Giusto per fare l’esempio, da “ecologista”, Obama è stato il maggior promotore dell’estrazione di gas e petrolio con il metodo del fracking, un sistema altamente inquinante. Tuttavia, i media non sembrano averne preso coscienza. Per far comprendere come lo storytelling sia curioso, basta osservare lo stesso tema energetico in chiave “Trump”. Il neo presidente eletto ha annunciato che investirà nel fracking per rendere sempre più indipendente gli Stati Uniti: tutti i media occidentali si sono lanciati nel discutere e criticare questa strategia come inquinante.

La vicepresidenza e la presidenza Biden devono molto allo storytelling che i media occidentali hanno creato nel corso degli anni, dipingendo un'immagine dell’uscente presidente quanto meno distante dai fatti. Per meglio far distinzione tra storytelling e fatti oggettivi, analizziamo gli eventi ucraini che hanno visto coinvolto il padre e/o il figlio Biden.

◆ **Materiale fornito**:
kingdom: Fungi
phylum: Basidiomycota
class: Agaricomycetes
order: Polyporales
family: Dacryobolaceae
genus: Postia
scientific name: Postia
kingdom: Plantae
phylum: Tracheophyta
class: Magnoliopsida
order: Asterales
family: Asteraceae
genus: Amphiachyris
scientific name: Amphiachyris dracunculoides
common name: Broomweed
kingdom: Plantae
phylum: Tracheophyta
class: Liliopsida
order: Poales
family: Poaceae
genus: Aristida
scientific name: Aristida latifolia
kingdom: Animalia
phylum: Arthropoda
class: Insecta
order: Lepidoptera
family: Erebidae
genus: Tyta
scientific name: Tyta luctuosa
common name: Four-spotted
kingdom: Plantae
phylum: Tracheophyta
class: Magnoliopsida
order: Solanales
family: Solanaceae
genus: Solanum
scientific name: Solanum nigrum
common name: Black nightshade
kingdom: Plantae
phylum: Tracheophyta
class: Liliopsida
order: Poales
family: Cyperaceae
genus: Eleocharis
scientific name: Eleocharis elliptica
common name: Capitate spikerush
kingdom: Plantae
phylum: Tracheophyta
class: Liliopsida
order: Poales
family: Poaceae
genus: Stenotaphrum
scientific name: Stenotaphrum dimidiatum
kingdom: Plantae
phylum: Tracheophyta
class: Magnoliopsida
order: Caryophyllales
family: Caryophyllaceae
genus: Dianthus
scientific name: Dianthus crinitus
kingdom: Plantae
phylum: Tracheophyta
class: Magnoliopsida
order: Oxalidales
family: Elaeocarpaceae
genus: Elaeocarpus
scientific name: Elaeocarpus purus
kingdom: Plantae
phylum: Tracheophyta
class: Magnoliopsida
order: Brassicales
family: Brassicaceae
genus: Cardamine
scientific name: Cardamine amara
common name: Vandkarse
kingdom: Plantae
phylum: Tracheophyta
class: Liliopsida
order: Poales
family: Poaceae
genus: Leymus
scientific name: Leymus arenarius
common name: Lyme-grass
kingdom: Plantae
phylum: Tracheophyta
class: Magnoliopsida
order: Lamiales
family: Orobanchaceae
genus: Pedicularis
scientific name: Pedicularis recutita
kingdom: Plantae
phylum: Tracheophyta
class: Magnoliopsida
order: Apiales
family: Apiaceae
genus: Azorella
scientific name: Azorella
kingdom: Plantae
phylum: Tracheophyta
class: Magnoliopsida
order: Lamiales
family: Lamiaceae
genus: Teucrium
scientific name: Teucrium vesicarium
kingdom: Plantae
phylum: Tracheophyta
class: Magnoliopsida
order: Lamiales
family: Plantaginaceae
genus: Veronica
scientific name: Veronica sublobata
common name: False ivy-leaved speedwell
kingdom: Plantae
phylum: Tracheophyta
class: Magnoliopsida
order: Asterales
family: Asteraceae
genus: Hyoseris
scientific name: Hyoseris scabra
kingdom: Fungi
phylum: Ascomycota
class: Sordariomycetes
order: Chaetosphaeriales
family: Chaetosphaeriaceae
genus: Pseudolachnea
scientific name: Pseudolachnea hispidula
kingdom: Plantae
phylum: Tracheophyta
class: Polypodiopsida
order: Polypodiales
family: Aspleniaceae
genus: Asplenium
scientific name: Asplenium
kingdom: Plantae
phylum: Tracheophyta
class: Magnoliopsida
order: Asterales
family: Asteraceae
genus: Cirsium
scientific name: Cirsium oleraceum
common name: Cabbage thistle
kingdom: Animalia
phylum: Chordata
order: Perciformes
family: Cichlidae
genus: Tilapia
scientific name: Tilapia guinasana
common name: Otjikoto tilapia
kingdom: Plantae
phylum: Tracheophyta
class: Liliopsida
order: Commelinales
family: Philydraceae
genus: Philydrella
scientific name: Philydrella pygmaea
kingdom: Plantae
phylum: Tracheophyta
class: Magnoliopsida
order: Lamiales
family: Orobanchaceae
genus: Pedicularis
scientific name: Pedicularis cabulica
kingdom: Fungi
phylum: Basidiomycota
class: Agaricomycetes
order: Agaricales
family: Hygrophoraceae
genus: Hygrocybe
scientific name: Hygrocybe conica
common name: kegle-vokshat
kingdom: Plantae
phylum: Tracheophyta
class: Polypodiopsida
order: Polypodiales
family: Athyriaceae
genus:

◆ **Consegne**:
(a) Nell'estratto, riscrivi il passo da "La vicepresidenza e" a "il figlio Biden.", sostituendo "eventi" con "episodi".
(b) In base all'estratto, spiega perché si propone di analizzare gli eventi ucraini.

◆ **Risposte fornite**:
(a)
La vicepresidenza e la presidenza Biden devono molto allo storytelling che i media occidentali hanno creato nel corso degli anni, dipingendo un'immagine dell’uscente presidente quanto meno distante dai fatti. Per meglio far distinzione tra storytelling e fatti oggettivi, analizziamo gli episodi ucraini che hanno visto coinvolto il padre e/o il figlio Biden.

(b) Gli eventi ucraini che hanno coinvolto il padre e/o il figlio Biden vengono analizzati per distinguere meglio tra storytelling e fatti oggettivi.